No, no we didn’t. Margaret’s glare went back and forth between Mr. Cromwell and the cheating device, but the phone won that visual tennis match when Mr. Cromwell said “I don’t care where you get your knowledge from right now as long as it’s accurate and you remember it.”

Margaret looked like she was about to have a conniption fit over that while the rest of us lunged for our phones. Soon we were looking at the same information as everyone else, more or less. “Don’t worry, Mr. Cromwell,” I said. “If it concerns us, we’ll remember it.”

Margaret flopped back in her chair, angry in her defeat. She folded her arms tightly over her chest. “You are all idiots,” she said with finality.

“Well class, now that you’re all plugged in to the facts, can someone tell me, what was the knock-on effect of so much ash in the air?”

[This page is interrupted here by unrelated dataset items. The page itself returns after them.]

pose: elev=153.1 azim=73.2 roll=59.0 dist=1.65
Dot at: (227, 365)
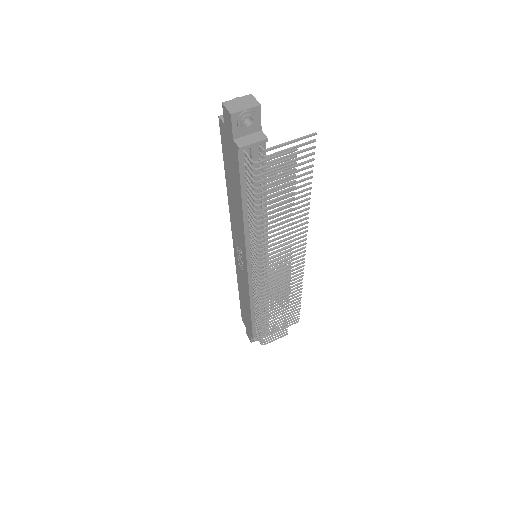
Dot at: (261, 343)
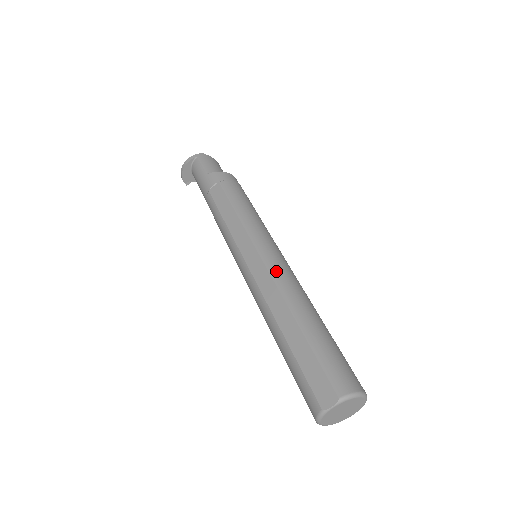
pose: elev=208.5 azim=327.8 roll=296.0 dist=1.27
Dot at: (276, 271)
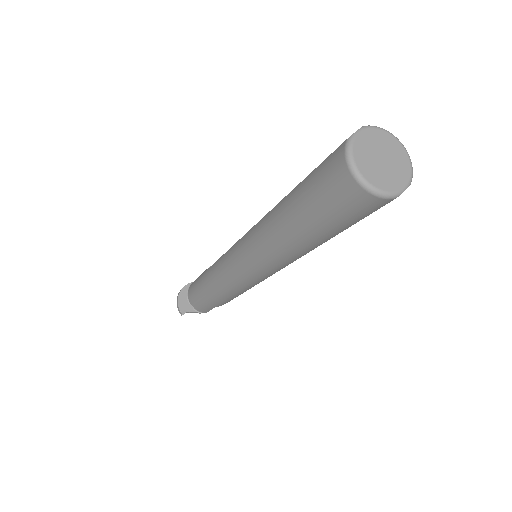
Dot at: occluded
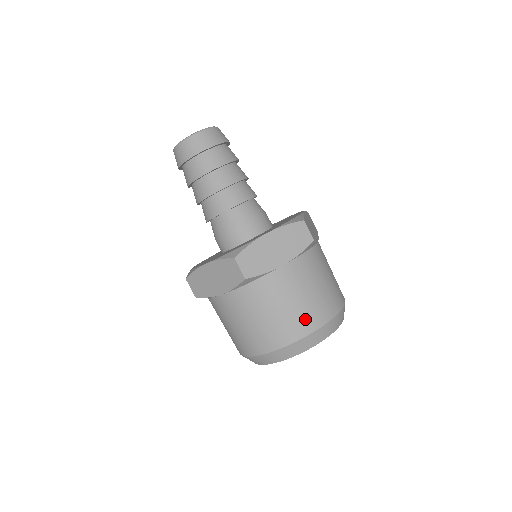
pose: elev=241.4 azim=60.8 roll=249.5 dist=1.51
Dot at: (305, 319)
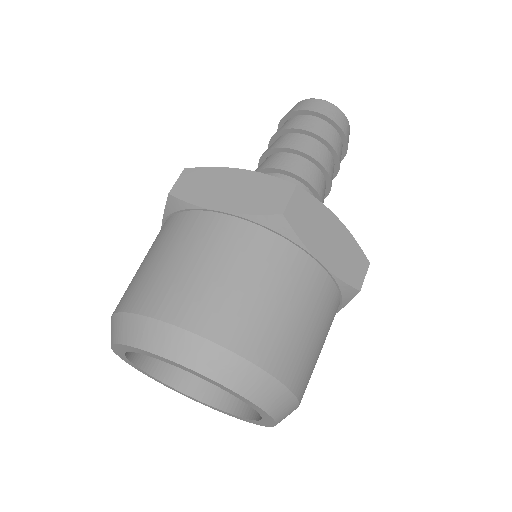
Dot at: (277, 345)
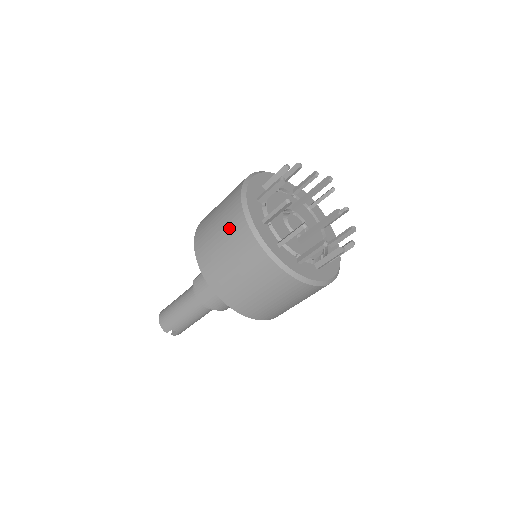
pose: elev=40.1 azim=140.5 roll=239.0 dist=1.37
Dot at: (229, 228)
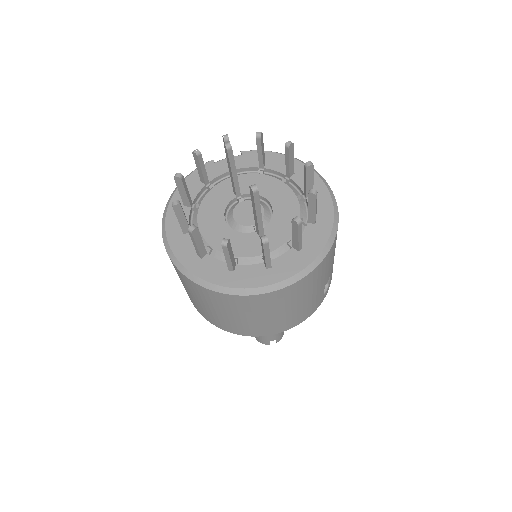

I wasn’t looking at my phone but I was the first person to speak up. “It created a barrier that blocked out the sun.”

Margaret jumped back in the game with a rolling torrent of facts. “The lack of sunlight led to unseasonably cold temperatures which led to a lack of vegetation which led to famine. Rivers froze to the point that boats could no longer deliver what little sustenance there was left, the price of food skyrocketed so they couldn’t afford to feed task animals like horses. That meant they couldn’t rely on that form of transport either and…”

I knew Margaret was talking in a steady stream to stop anyone else from interrupting, but it didn’t keep Tall and Lanky from butting in with, “Staple foods like corn and other grains exploded in price. Oats alone were eight times more expensive than the year before. Most people sold off their livestock by the fall of 1816 and there were stories of people so desperate, they made bread out of straw and sawdust.”

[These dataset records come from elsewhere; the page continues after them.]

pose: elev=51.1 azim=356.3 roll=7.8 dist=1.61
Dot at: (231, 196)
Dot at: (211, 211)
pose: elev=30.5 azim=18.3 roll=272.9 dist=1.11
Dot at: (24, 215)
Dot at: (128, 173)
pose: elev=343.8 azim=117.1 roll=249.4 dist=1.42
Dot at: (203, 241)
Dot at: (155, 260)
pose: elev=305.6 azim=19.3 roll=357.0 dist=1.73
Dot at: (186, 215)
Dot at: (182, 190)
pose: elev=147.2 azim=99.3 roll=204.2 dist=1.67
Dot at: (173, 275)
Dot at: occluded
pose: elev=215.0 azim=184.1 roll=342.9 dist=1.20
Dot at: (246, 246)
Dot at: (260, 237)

“What?” squeaked an attractive brunette from behind me. “You can’t really live off of straw and sawdust, can you?”

My mind automatically went back to the time we were starving to death on the roof of the refugee center and I thought, “Yes. Yes you can.” One look at Mr. Cromwell’s eyes confirmed that he was back up on the roof with me.

“It says here that they estimate about eighty thousand people died from the resulting famine.” The striking Brunette from behind tapped the screen on her phone with her long red nails as she said, “I know that doesn’t mean much to you,” she grumbled at Margaret, “But you have to remember that there weren’t as many people on earth back then. When John over there said that twelve thousand people died immediately from the volcano blast, that was almost the entire population of the province.”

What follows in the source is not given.